→ **WHAT TO DO**
• A. Could you retype the herpes disclosure essay from "I had a dream" to "it every time."?
• B. Would you extend the herpes disclosure essay, picking up right after its final sentence?

→ **SELECTED PASSAGE**
Start of Block
I had a dream recently — a kind of dream I hadn't had in a while. It goes like this: I meet someone, we talk, sexual tensions rise, then dream-me has to choose how to let them know that I have genital herpes.
I can't remember exactly when my STI first showed up in a dream or the details of what happened, but I remember that I loved it. I was in awe of myself. I was relieved. I was intrigued. It's happened periodically in the eight or so years since, and I still love it every time.
After I was diagnosed in 2011, I experienced what many newly diagnosed people do: initial devastation and upheaval to my self-conception followed by a period of reorientation — that is, emotionally and mentally adjusting to the change in my body and building the skills to support that change internally and interpersonally.
During that early process (as part of it, really) I clunkily made my way through conversations with prospective partners about our STI statuses. With each attempt, I got smoother. More confident. Less self-conscious and more receptive. But it still required effort, as if gearing myself up like a wind-up toy to initiate something that otherwise wouldn't naturally occur. In the beginning, disclosure seemed like a bridge to cross, a checkpoint to clear.
End of Block
→ **DATA TO EXAMINE**
Start of Block
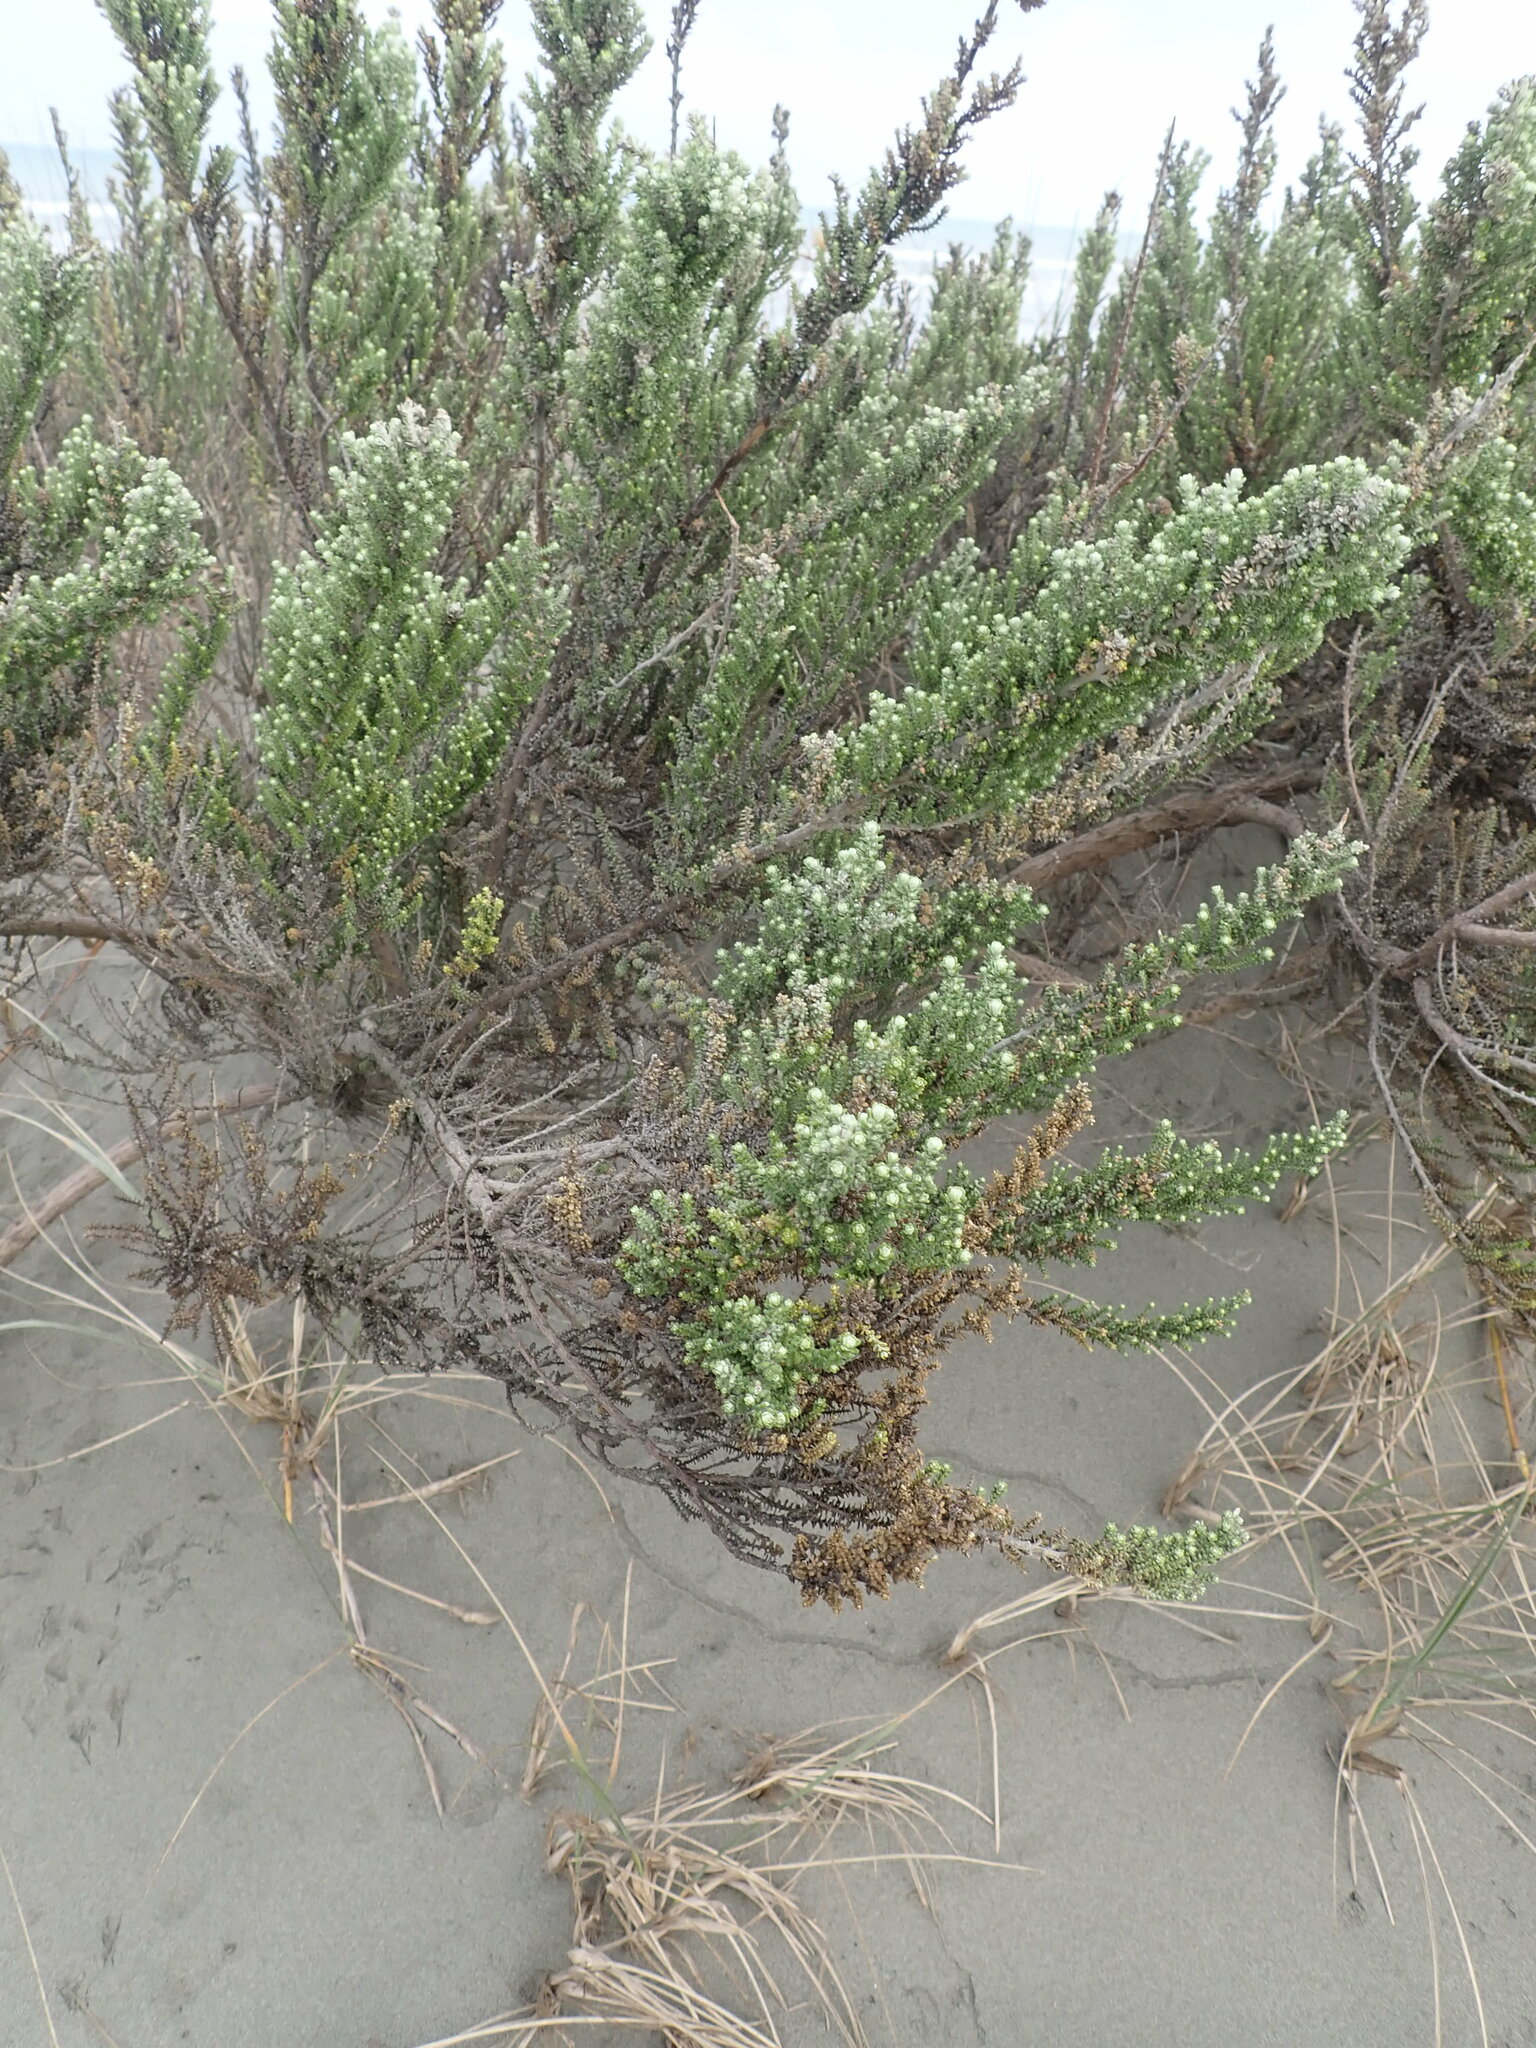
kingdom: Plantae
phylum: Tracheophyta
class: Magnoliopsida
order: Asterales
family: Asteraceae
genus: Ozothamnus
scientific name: Ozothamnus leptophyllus
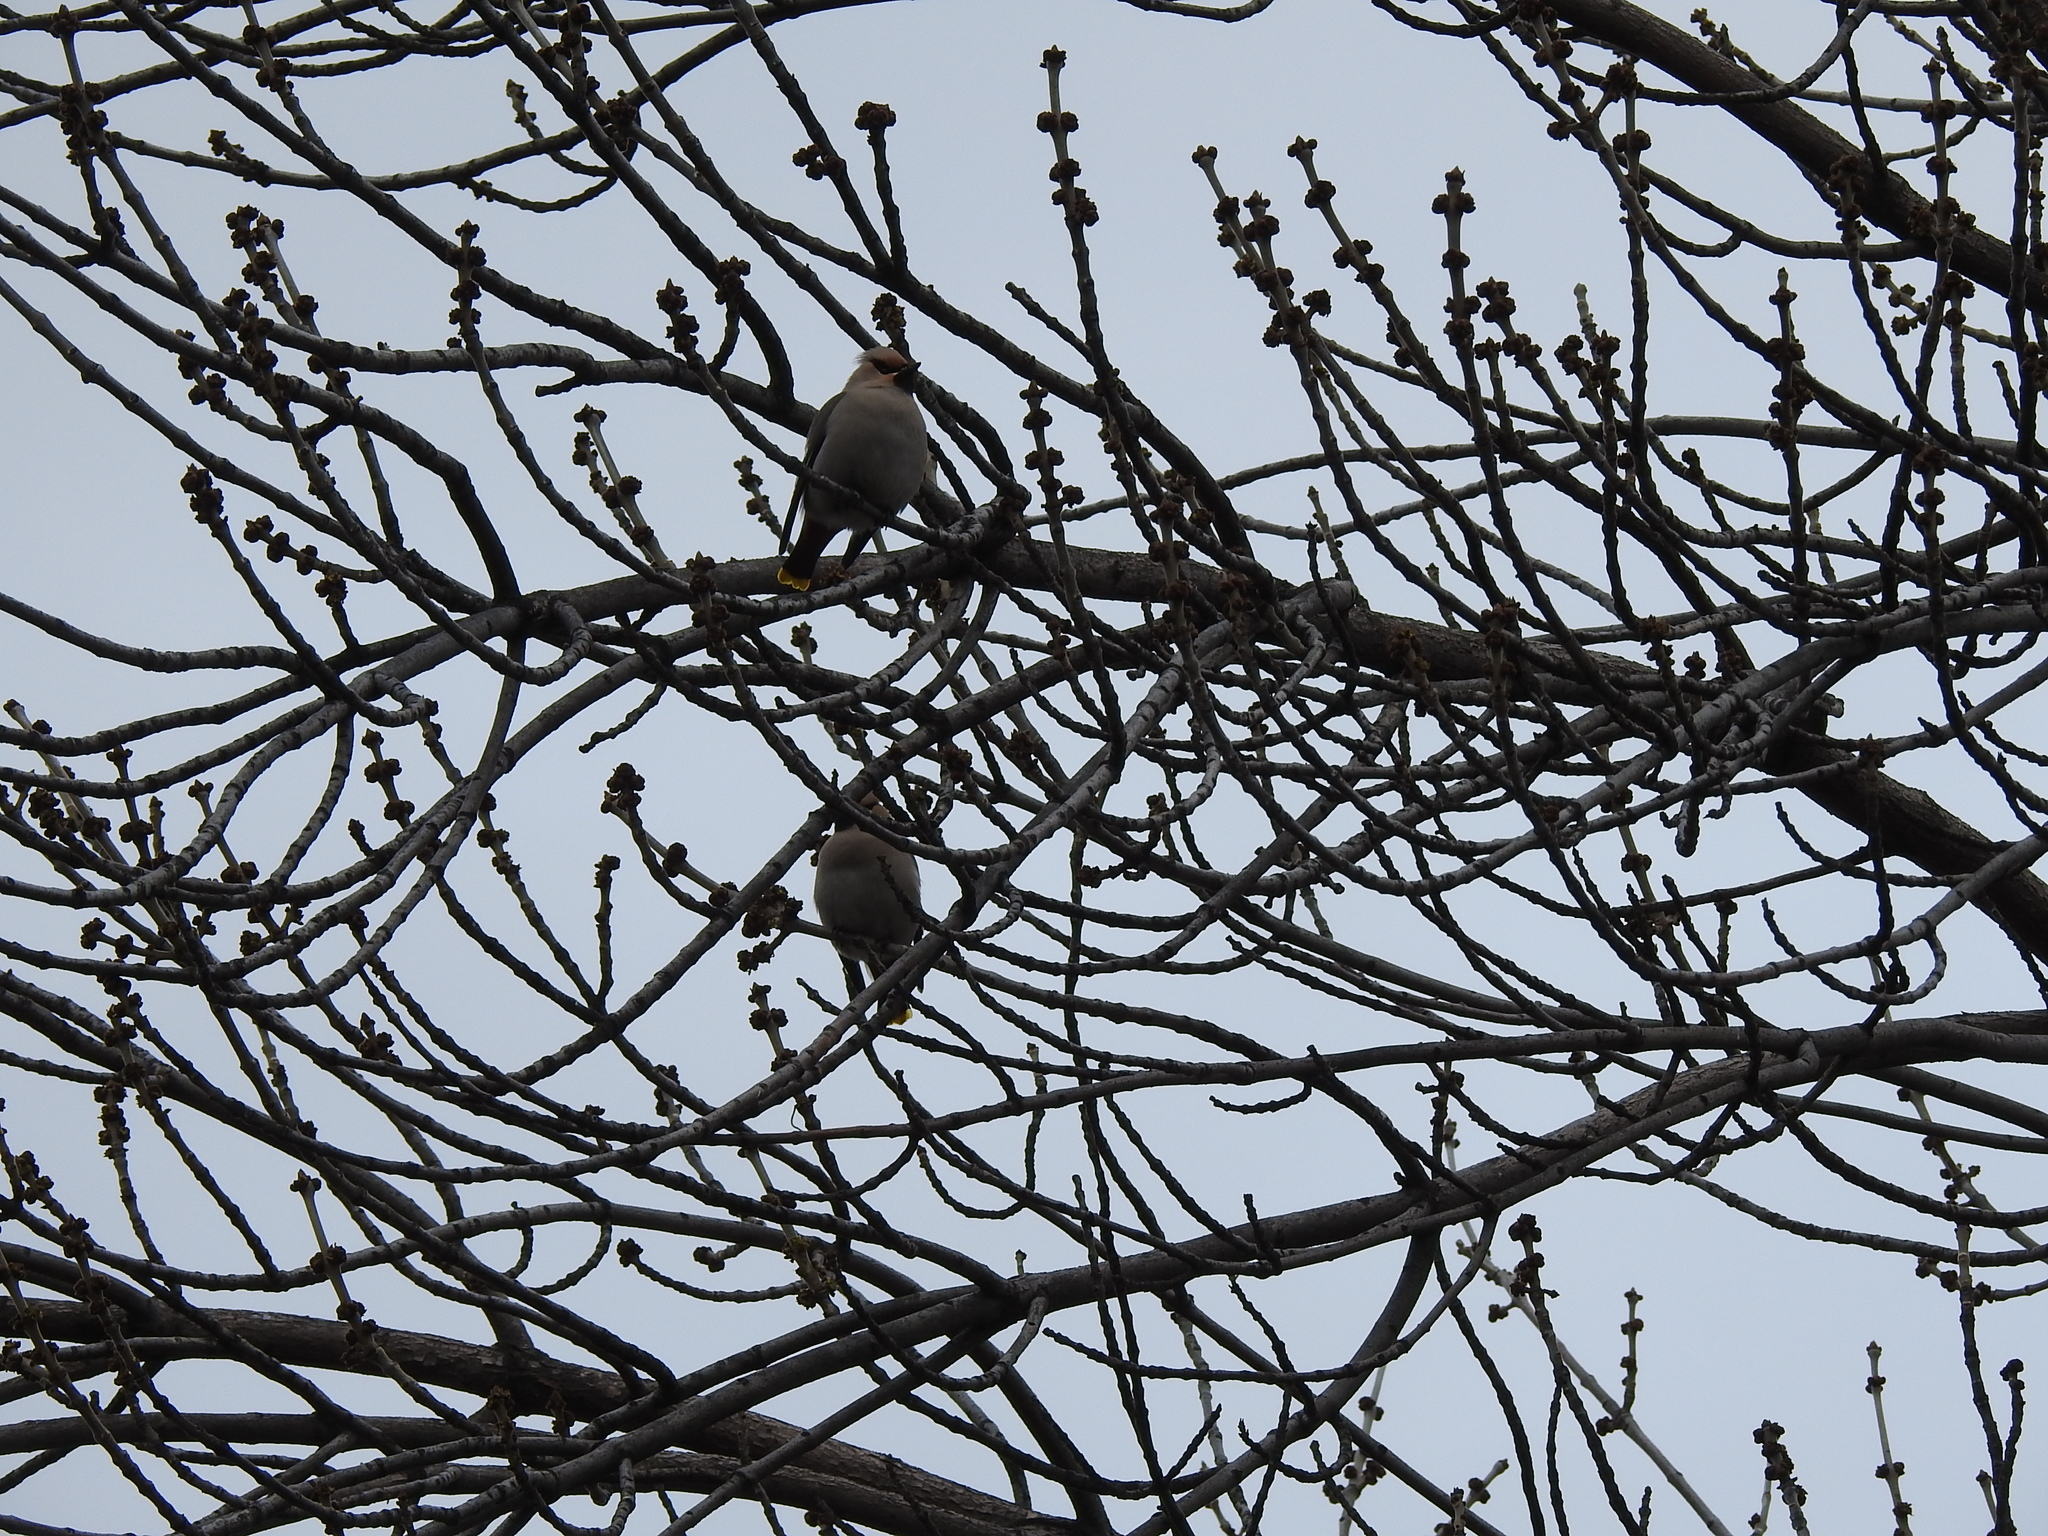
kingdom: Animalia
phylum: Chordata
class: Aves
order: Passeriformes
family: Bombycillidae
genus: Bombycilla
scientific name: Bombycilla garrulus
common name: Bohemian waxwing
End of Block
→ **WRITTEN RESPONSES**
• A.
I had a dream recently — a kind of dream I hadn't had in a while. It goes like this: I meet someone, we talk, sexual tensions rise, then dream-me has to choose how to let them know that I have genital herpes.
I can't remember exactly when my STI first showed up in a dream or the details of what happened, but I remember that I loved it. I was in awe of myself. I was relieved. I was intrigued. It's happened periodically in the eight or so years since, and I still love it every time.

• B.
So when I found myself communicating about STIs in my sleep, I was pleased. It signaled that I had integrated my status into my consciousness and understood it as part of me — not as this other, auxiliary thing to accommodate.
And, importantly, my dream disclosures have always gone well. As far as I can remember, they've never led to ridicule, judgment, or rejection. Sure, I generated the scripts myself. But what's more honest than subconscious thoughts in the privacy of your own mind? My imagination could've admitted anxieties and indulged worst case scenarios. Instead, herpes appears in my dreams positively, mundanely, revealing possibility: You can have what you want.
Dreams, like all fantasy realms, offer us space to explore, practice, and workshop. Our fantasies are labs or playgrounds in which we can experiment with different ways of thinking, being, relating. In this way, our fantasies serve as crucial portals between non-existence and existence. "You imagine what you desire, you will what you imagine, and at last, you create what you will," said George Bernard Shaw. "The effort of the imagination is to turn the boundary into a horizon," said Barry Lopez. A thousand more quotes hint at the same thing: Fantasy is not frivolous, it is world-building.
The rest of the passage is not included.